In den vergangenen Jahren entfiel rund ein Drittel aller Investitionen im Land auf Riad. Die Hauptstadt will eine der zehn größten städtischen Volkswirtschaften der Welt und ein globales Zentrum für Finanzen und Unterhaltung werden. Mazen Tammar, Generaldirektor, Bewerbung für die Riyadh Expo 2030:

"Es gibt eine perfekte Synergie zwischen einer Weltausstellung und unseren Ambitionen für Riad, was die Stadt zur idealen Gastgeberin für dieses globale Ereignis macht. Um das zu erreichen, arbeiten wir mit internationalen Unternehmen zusammen, und diese Unternehmen bringen nicht nur globale Talente, Technologien und Innovationen ein, sie verlegen auch ihren regionalen Hauptsitz nach Riad oder siedeln sich dort an. Das schafft eine starke Plattform für die Expo 2030, um die Entwicklung des Projekts zu ermöglichen."

Diversifizierung der Wirtschaft und Umweltschutz

Eine der Prioritäten des weltweit führenden Erdölexporteurs ist die breitere Aufstellung der Wirtschaft. Das Land will außerdem die erste kohlenstoffnegative Weltausstellung veranstalten.

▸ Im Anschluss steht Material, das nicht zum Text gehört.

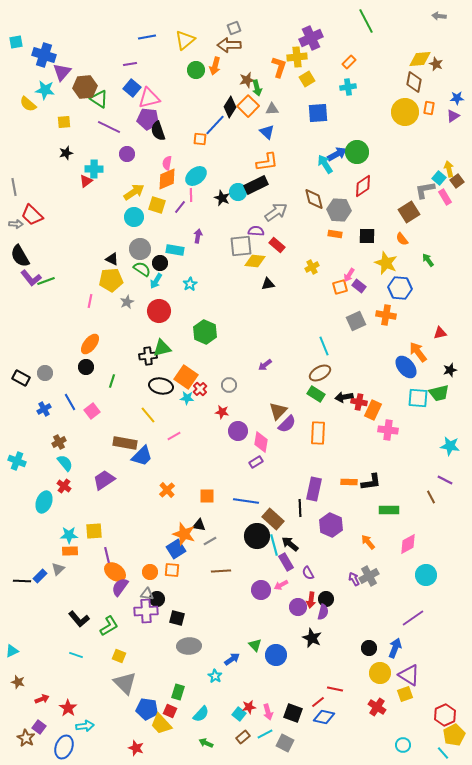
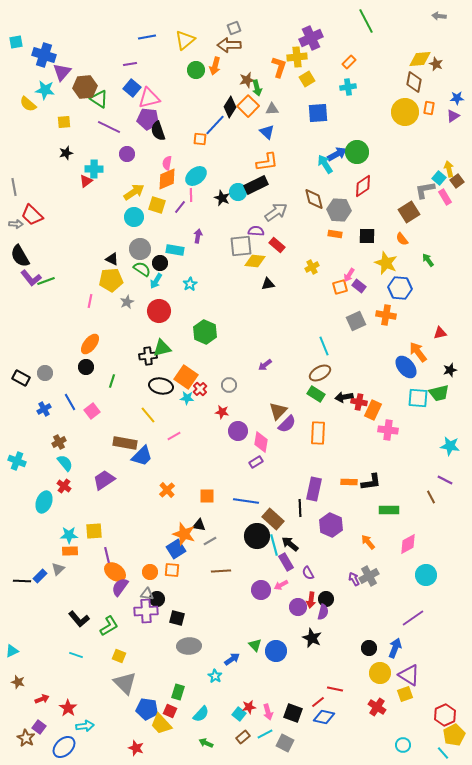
blue circle at (276, 655): moved 4 px up
blue ellipse at (64, 747): rotated 25 degrees clockwise
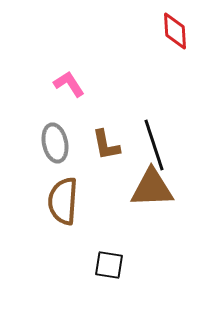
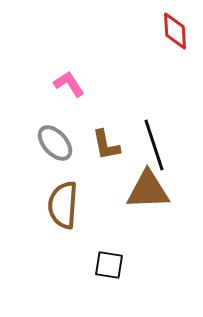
gray ellipse: rotated 30 degrees counterclockwise
brown triangle: moved 4 px left, 2 px down
brown semicircle: moved 4 px down
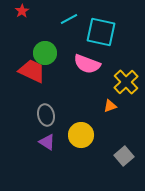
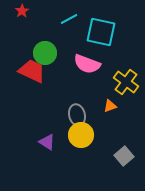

"Ein Teil dieser Begeisterung und dieses Engagements für die Entwicklung sind unsere internationalen Verpflichtungen", meint H.H. Prinzessin Haifa Al Mogrin, Ständige Delegierte Saudi-Arabiens bei der Unesco. "Wie kann Saudi-Arabien seine internationale Verantwortung gegenüber der Welt wahrnehmen? Wie können wir unsere Erfahrungen weitergeben und wie können wir eine Plattform schaffen, auf der der Rest der Welt Erfahrungen austauschen und voneinander lernen kann? So entstand die Idee, die Expo 2030 in Riad zu veranstalten."

Die saudischen Abgesandten stellten ihr Projekt auch dem Bureau International des Expositions (BIE) vor. Riad konkurriert mit Rom in Italien und Busan in Südkorea um die Ausrichtung der Expo 2030. Die Entscheidung wird bei der BIE-Generalversammlung Ende November gefällt.